Goldman took it from me and looked at it and said, “Aha. And what are you doing here, Mr. Heller?”

“I was hired by a family member, Susan Kimball. Also known as Sukie. She arranged for me to come to the dinner with her, as her date. Under light cover.”

“To what end?”

Here I fudged some. “She wanted me to do due diligence on Kimball Pharma and find out if there was any truth to the worst allegations that were making the rounds.”

He shook his head. “What are we talking about here?”

“You’ve heard of Kimball Pharma?”

“I’m not a Wall Street guy, Mr. Heller, but yeah, I heard of them. Dr. Kimball’s company.” He continued standing while I was sitting, a show of dominance.

“They make the opioid drug Oxydone.”

“That I’ve heard of. Oh, I see. Huh.” He shifted his weight from foot to foot. “They have a lot of enemies.”

“They do.”

“Huh.”

“I’d appreciate it if you’d help me maintain my cover with the family.”

He shrugged. “We’ll see. First, I have a few questions. Were you in law enforcement, Mr. Heller?”

“The military,” I said. “Why?”

“I just like to know who I’m dealing with. Did you know the deceased, Hildy Andersen?”

“Yes.”

He looked at me. “You did?”

“Yes. But that’s not her name.”

He furrowed his brow at that.

I said, “That’s the cover name she was using. Her real name is Margret Benson.” I spelled it for him.

Now he sat down on a chair next to the couch where I was sitting and pulled out a small black notebook. “Why was she using an alias?”

“She was hired by another member of the family.”

“Which one?”

“Megan, I believe.”

“Miss Benson told you this?”

“Yes.”

“Hired for what? Same reason? ‘Due diligence,’ whatever that means?”

“I don’t know.”

“Was Ms. Benson intoxicated at dinner?”

“No. She was acting that way, though.”

“Why?”

I shrugged. “Part of her cover. But she wasn’t drunk.”

“You know this how?”

I paused. “We exchanged a few words after dinner.”

“Did she tell you what she was here to do?”

I instinctively held back. “Just that she was working for Megan.”

“Was she afraid for her life, Mr. Heller?”

“I don’t know. But I know she was killed.”

“You know this how?”

“Because she had no reason to go outside, especially beyond the gardens. And because Dr. Kimball is a very private man and Kimball Pharma is a very suspicious company. So she was careful.”

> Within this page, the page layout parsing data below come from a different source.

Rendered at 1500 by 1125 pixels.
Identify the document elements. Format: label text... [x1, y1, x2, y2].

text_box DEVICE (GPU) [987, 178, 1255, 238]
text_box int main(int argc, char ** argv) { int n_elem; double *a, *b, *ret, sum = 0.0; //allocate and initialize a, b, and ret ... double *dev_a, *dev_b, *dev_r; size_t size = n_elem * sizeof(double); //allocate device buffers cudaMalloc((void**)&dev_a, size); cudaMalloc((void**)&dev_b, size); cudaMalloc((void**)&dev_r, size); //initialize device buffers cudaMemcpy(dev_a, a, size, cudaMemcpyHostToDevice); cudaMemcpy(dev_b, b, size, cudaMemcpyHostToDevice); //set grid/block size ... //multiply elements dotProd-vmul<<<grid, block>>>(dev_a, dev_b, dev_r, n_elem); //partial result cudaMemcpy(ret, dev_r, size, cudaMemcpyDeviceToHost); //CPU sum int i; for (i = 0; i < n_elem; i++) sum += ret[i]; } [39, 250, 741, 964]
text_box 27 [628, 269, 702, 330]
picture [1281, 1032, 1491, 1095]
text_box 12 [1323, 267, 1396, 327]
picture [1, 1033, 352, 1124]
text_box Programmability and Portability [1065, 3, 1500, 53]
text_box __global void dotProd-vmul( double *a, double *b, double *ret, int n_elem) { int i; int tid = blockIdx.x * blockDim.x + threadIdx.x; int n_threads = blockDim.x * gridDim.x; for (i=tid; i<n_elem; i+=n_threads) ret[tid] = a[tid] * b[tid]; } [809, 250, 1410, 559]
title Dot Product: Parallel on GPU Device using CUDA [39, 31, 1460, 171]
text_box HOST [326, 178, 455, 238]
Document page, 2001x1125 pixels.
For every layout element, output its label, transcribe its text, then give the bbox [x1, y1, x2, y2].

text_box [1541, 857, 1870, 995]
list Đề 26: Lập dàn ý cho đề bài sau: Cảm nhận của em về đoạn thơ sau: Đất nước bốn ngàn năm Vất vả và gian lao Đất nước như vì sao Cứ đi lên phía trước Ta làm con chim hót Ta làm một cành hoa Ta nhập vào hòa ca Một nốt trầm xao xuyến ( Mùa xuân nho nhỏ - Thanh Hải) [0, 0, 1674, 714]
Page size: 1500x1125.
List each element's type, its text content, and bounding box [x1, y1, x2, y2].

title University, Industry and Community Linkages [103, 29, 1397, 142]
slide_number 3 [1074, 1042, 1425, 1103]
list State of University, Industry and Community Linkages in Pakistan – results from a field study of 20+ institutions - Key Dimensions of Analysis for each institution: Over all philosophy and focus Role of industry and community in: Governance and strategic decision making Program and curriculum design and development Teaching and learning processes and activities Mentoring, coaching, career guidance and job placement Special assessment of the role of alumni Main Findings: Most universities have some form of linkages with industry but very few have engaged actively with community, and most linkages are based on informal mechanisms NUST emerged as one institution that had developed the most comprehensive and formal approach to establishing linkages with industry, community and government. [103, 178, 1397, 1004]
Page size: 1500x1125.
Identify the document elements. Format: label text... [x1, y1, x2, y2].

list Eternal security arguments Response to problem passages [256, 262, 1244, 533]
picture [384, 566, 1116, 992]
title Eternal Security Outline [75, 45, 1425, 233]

“And I’m a very simple man, and not very bright, so maybe you can explain to me how Kimball Pharma being a ‘suspicious company,’ as you put it, has anything to do with homicide.”

“Maybe she found something they didn’t want found.”

“‘They’?”

I shrugged again. “Have you had a chance to talk to Mr. Heston?”

“Mr. Heston was the one who called this in. He was nineteen miles away.”

“He may know something,” I said. I didn’t want to push too hard. “I would pay some attention to Fritz Heston.”

He gave me a long, penetrating look. “Thank you, Mr. Heller,” he said. I couldn’t quite read his tone, but I had a feeling he knew more than he was letting on. “And where were you last night? In bed?”